お気に入りのマグカップ、使い慣れた取っ手の感触。言葉にならない小さな「馴染み」に気づいた朝のこと。ミオの何気ない一日を読みながら、あなたも今日の朝に少しだけ戻れるかもしれません。

なんて事ない話

お気に入りのマグカップの、指に馴染む取っ手の感触

ミオとルナのMorningWords


朝のマグカップの取っ手に触れる瞬間

今朝、マグカップを棚から取り出したとき、
なんだか、しみじみしてしまいました。

なんてことないんですけど、聞いてください。

取っ手を持ったとき、指がすっと馴染んだんです。
力を入れなくても、ぴったりくる感じ。
「あ、これだ」って、なんとなく思いました。

このマグカップ、たしか去年の冬にふらっと入った雑貨屋さんで買ったんです。
特にこれと決めて探していたわけじゃなくて、
なんとなく棚を見ていたら、なんとなく手が伸びていた、そういうやつで。

コーヒーをそこに注いで、両手で包むみたいにして飲むのが、
朝のちょっとした習慣になっていました。

でも今朝、ふと気づいたんです。
わたし、毎回、右手の人差し指を取っ手の内側に引っかけて、
親指を外から当てて持つ、って決まった持ち方をしているな、って。

無意識に。
気づいたら、そうなっていた。

それって、なんか、すごくないですか。

いや、すごくはないか。
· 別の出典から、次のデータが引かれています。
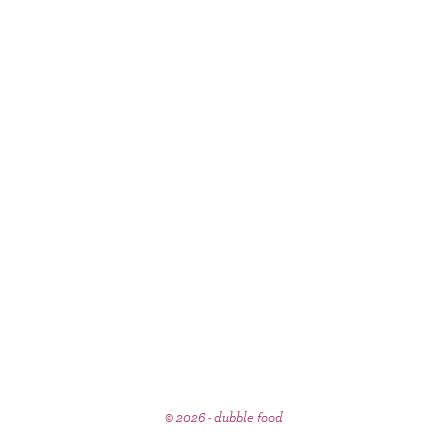
© 2026 - dubble food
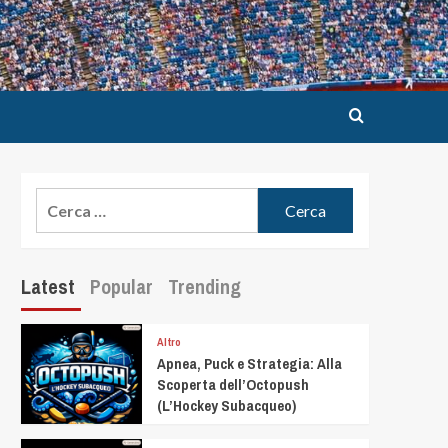
Latest
Popular
Trending
Altro
Apnea, Puck e Strategia: Alla
Scoperta dell’Octopush
(L’Hockey Subacqueo)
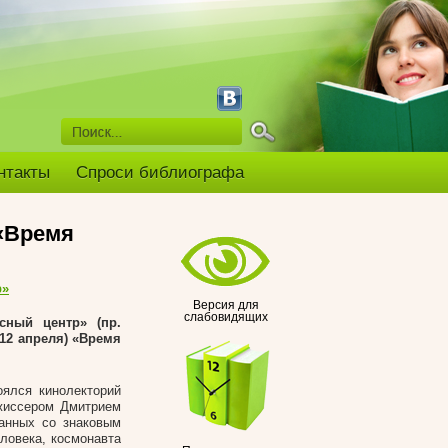
нтакты
Спроси библиографа
«Время
р»
Версия для
слабовидящих
ный центр» (пр.
(12 апреля) «Время
ялся кинолекторий
ежиссером Дмитрием
анных со знаковым
ловека, космонавта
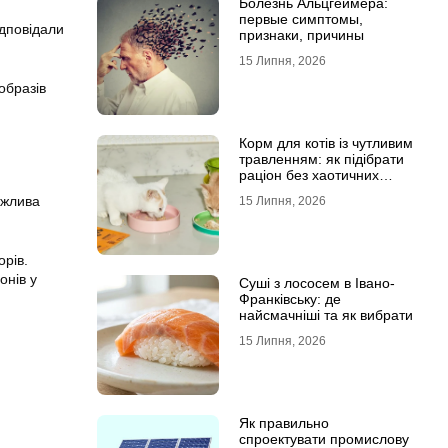
Болезнь Альцгеймера:
первые симптомы,
ідповідали
признаки, причины
15 Липня, 2026
образів
Корм для котів із чутливим
травленням: як підібрати
раціон без хаотичних
експериментів
ажлива
15 Липня, 2026
орів.
онів у
Суші з лососем в Івано-
Франківську: де
найсмачніші та як вибрати
15 Липня, 2026
Як правильно
спроектувати промислову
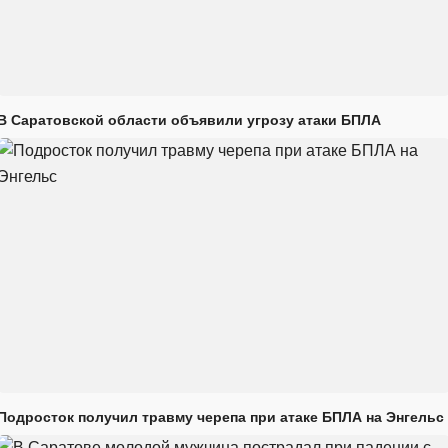
В Саратовской области объявили угрозу атаки БПЛА
Подросток получил травму черепа при атаке БПЛА на Энгельс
なんでもないことですね。
でも、なんかうれしかったんです。
体が覚えていたんだなぁ、と思って。


朝日を浴びる黒猫

ルナがそのとき、足元に来ました。

なにもしてほしいわけじゃなさそうで、
ただぺたっと座って、わたしの足の甲の上に顔だけのせて、
それでまた動かなくなりました。

重かったです、すこし。
でも、それがよかったです。

マグカップを持ったまま、ルナを見て、
朝の光がテーブルの上で伸び縮みしているのを、ぼんやり見て、
コーヒーの湯気がほんのすこし、顔に当たって。

なにも考えていなかったかというと、
色々考えていたと思います。仕事のこととか、返してない連絡のこととか。
でも、なんか、ここにいる感じもちゃんとあって。

取っ手に馴染む、指の感触のせいかな、と思いました。
根拠はないんですけど。


使い慣れたものって、なんでしょうね。
ちょっと、うまく言えないんですけど。

そのカップを買った日のことは、もうあまり覚えていないんです。
でも指は、覚えていた。

それってなんか、
言葉じゃないところで積み重なってきたものが、ちゃんとある、みたいな気がして。

説明しようとすると、するするどこかに行ってしまう感じがするので、
このへんにしておきます。

今日も、コーヒーはちょっと濃くなりました。
毎回同じ量を入れているはずなのに、なんか毎回違うんですよね。
なんでなんだろう。

ではまた、いつか。


あとがき

取っ手の話、うまく書けたかわかんないけど、書いてみたかったんです。こういうのでいいのかな。